■ **Set problem**
Copy the listing below, everything from its first line down to the line "5: (530, 213)", with both of those lines included and nothing changed.

■ **Input data**
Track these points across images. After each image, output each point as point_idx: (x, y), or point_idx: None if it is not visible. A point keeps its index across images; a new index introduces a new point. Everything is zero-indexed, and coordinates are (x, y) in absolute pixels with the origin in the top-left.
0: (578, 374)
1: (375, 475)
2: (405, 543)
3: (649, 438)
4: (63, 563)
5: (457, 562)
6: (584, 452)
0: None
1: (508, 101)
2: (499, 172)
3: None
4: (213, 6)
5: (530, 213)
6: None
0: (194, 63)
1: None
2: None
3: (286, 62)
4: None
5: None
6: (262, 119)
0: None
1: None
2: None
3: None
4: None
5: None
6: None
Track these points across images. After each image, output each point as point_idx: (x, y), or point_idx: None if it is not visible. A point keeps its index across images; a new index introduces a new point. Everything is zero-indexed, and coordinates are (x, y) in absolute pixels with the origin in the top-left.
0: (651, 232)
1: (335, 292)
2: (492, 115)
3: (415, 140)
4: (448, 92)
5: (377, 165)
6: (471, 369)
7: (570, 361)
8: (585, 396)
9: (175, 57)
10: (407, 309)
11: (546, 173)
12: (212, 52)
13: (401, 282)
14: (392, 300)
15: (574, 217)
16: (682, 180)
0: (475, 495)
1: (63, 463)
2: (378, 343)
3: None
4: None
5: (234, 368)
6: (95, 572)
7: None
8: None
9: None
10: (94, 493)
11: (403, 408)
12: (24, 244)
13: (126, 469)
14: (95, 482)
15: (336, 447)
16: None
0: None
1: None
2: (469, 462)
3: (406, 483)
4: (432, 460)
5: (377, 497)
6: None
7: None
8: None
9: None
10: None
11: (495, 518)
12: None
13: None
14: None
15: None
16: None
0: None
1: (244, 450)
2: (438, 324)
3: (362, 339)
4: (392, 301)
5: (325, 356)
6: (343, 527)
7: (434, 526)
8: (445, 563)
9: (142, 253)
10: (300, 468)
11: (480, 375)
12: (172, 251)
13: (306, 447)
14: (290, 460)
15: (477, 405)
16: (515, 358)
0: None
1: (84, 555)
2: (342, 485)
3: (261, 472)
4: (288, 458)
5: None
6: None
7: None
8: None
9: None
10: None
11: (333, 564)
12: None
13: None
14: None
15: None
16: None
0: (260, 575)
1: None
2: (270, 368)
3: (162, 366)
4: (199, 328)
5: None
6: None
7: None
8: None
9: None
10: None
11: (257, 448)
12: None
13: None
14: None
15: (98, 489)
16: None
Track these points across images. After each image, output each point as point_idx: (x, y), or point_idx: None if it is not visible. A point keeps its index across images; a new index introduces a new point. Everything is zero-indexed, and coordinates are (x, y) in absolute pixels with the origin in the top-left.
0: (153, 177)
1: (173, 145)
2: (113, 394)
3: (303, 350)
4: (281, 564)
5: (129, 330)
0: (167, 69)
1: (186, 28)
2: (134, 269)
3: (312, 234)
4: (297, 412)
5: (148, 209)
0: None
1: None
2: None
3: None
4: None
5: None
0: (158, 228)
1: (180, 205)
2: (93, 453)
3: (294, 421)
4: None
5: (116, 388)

■ **Complete output**
Track these points across images. After each image, output each point as point_idx: (x, y), or point_idx: None if it is not visible. A point keeps its index across images; a new index introduces a new point. Everything is zero-indexed, and coordinates are (x, y) in absolute pixels with the origin in the top-left.
0: (578, 374)
1: (375, 475)
2: (405, 543)
3: (649, 438)
4: (63, 563)
5: (457, 562)
6: (584, 452)
0: None
1: (508, 101)
2: (499, 172)
3: None
4: (213, 6)
5: (530, 213)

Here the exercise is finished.